DOCUMENT EXCERPT:

There was a power station that once stood near the confluence of the Blackburn and the Don called Blackburn Meadows Power Station. The power station was decommissioned in 1980, but both cooling towers could be seen next to the Tinsley Viaduct until 24 August 2008, when they were demolished, scuppering alternative plans to use them as a public art installation.

==Water quality==
The Environment Agency measure the water quality of the river systems in England. Each is given an overall ecological status, which may be one of five levels: high, good, moderate, poor and bad. There are several components that are used to determine this, including biological status, which looks at the quantity and varieties of invertebrates, angiosperms and fish. Chemical status, which compares the concentrations of various chemicals against known safe concentrations, is rated good or fail.

The water quality of Blackburn Brook, which appears to only cover the stretch from below the junction with Charlton Brook to the River Don, but includes Hartley Brook Dike and Ockley Brook, was as follows in 2019.

ABOUT THIS TASK:
From the Blackburn Brook text, quote the passage starting at "There was a" and ending at "good or fail.". The lines that come next are separate material and are not part of the text about Blackburn Brook.

DATA EXTRACTS:
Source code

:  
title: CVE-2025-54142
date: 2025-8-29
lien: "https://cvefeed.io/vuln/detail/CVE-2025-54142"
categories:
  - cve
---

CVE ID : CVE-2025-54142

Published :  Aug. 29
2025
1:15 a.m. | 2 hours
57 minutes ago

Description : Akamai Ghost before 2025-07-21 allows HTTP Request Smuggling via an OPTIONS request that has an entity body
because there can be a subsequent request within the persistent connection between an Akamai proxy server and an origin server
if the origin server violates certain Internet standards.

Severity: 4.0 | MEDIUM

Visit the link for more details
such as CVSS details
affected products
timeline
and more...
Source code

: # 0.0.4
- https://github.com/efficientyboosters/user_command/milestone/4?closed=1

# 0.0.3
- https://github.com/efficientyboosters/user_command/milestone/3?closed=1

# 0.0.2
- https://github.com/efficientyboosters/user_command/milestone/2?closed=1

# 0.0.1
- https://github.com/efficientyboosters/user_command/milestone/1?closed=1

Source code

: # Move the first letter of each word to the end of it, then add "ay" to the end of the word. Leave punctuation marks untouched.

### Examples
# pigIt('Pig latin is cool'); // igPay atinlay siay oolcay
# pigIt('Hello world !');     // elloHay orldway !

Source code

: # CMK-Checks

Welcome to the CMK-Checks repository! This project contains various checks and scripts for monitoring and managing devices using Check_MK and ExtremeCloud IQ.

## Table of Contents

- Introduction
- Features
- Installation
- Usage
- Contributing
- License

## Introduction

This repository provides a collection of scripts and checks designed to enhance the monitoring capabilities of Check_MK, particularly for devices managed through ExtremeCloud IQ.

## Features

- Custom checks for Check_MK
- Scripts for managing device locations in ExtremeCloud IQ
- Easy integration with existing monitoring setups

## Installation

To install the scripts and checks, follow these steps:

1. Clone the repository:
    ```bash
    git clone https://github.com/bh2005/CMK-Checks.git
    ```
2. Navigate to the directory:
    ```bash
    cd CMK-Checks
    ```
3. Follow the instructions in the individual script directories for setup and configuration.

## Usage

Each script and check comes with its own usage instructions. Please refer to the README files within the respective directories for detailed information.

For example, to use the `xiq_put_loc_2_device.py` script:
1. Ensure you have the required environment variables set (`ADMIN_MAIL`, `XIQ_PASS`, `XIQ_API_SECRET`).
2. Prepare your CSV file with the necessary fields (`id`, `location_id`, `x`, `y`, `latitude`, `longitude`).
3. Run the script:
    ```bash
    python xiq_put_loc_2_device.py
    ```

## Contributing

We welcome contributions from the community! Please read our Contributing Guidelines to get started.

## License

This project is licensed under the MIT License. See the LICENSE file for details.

FINISHED EXERCISE:
There was a power station that once stood near the confluence of the Blackburn and the Don called Blackburn Meadows Power Station. The power station was decommissioned in 1980, but both cooling towers could be seen next to the Tinsley Viaduct until 24 August 2008, when they were demolished, scuppering alternative plans to use them as a public art installation.

==Water quality==
The Environment Agency measure the water quality of the river systems in England. Each is given an overall ecological status, which may be one of five levels: high, good, moderate, poor and bad. There are several components that are used to determine this, including biological status, which looks at the quantity and varieties of invertebrates, angiosperms and fish. Chemical status, which compares the concentrations of various chemicals against known safe concentrations, is rated good or fail.